* **REQUIREMENT**
Continue the news article on Pennsylvania's undated mail-in ballots from the point where it stops.

* **SELECTED EXCERPT**
· · · ·
The Pennsylvania Supreme Court’s evenly divided result in the latest case seeking clarity on vote-by-mail rules is a set up for “utter chaos” after polls close in the midterm elections next week, retired federal Judge John E. Jones said.
In a Zoom call with reporters Wednesday, Jones and two more retired federal judges from across the Keystone State mapped out the legal landscape upon which challenges to this year’s election results will be fought.
Candidates and voters should be prepared for uncertainty and delay, be patient and allow all of the votes to be counted, they said.
But without clear guidance for election officials on whether to count mail-in ballots that are returned without a date, the stage is set for another cycle of litigation that could delay final election results for weeks or even months, the judges said.
“It’s going to have to be settled by the [U.S.] Supreme Court … which is a protracted, difficult proceeding, and it’s very unfortunate that this question is hanging out there unresolved,” Jones, who was appointed to the bench by former President George W. Bush in 2002, said.
The legal limbo comes at a time when public faith in the election system has been swayed by persistent misinformation and baseless claims of fraud.
On Wednesday, Republican gubernatorial nominee Doug Mastriano turned a message about delays in counting votes from acting Secretary of State Leigh Chapman on its head in a campaign email with the subject line, “The fix is in (2020 all over again).”
· · · ·
* **DATA RECORDS**
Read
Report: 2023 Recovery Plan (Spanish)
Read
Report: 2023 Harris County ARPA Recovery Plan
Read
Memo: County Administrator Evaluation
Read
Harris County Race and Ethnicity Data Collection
· · · ·
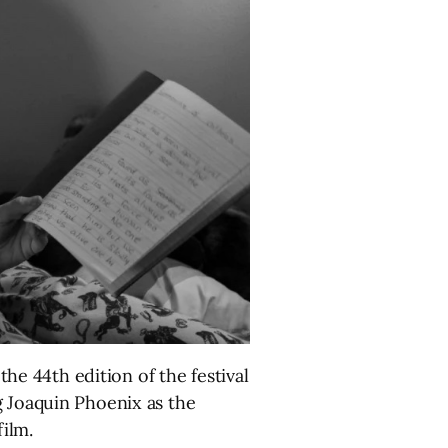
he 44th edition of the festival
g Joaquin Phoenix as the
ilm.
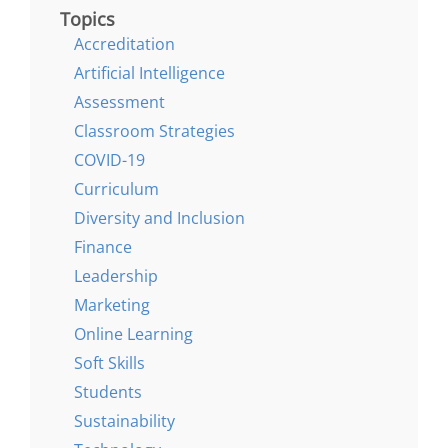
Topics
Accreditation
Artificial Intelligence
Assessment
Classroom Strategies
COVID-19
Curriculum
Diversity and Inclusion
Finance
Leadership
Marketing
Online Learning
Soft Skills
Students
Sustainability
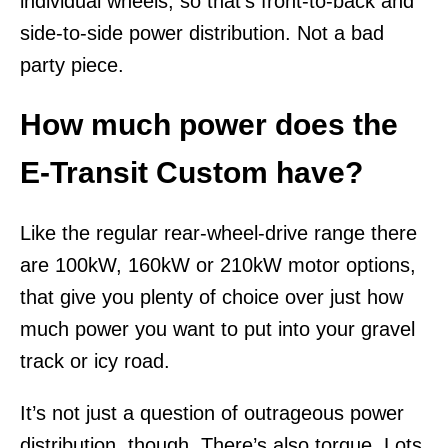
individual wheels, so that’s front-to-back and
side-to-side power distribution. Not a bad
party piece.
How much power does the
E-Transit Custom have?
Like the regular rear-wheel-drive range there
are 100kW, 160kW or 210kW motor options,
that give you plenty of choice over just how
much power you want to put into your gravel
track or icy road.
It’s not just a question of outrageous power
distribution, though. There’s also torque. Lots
· · · ·
* **TASK RESULT**
“You don’t have to look too far back in history (just 2 years) to see what happens when our elections are run by incompetent Democrats with lax laws and barely any enforcement of them,” said Mastriano, who falsely claims the 2020 presidential election was stolen.
“We need to recognize the integrity of the electoral process … and the good faith and diligence of election workers,” retired U.S. District Judge Thomas Vanaskie, who was appointed by former President Bill Clinton, said.
The briefing was organized by Keep the Republic, a nonpartisan organization dedicated to protecting and strengthening the electoral system. It also included retired U.S. District Judge Robert Cindrich, of Washington County.
Questions about mail-in ballots have been at the center of numerous election challenges since 2020, when voting by mail without an excuse for not going to the polls became an option.
The U.S. Supreme Court last month threw out a federal appeals court’s ruling that said not counting ballots returned on time but without a date would impermissibly disenfranchise voters under the federal Civil Rights Act.
“That decision means nothing right now, at least in jurisprudential terms it has no precedential effect. So I’m afraid we’re gonna be back to square one,” Vanaskie said.
Voters backed by the state and national Republican parties sued last month asking the state Supreme Court to rule on the issue before the election. The question before the court was whether the date requirement runs afoul of the Civil Rights Act’s bar on disenfranchising voters over paperwork errors unrelated to their qualifications to vote.
Former state Supreme Court Chief Justice Max Baer’s death last month left the high court with only six members and a vacancy that is likely to remain until the next governor takes office.
In an order Tuesday, the state Supreme Court said it was split 3-to-3 and unable to decide. It ordered county election officials to set aside and not count mail-in ballots without a date.
Unless one of the justices changes their mind, the impasse is unlikely to be resolved by a state court, Jones said.
“I almost think that that is a recognition on the part of the Pennsylvania Supreme Court that those ballots are still going to be in play based on the potential federal litigation,” Jones said.
If election results are not immediately clear, the judges urged Pennsylvania residents to remember one thing: “Trust the process.”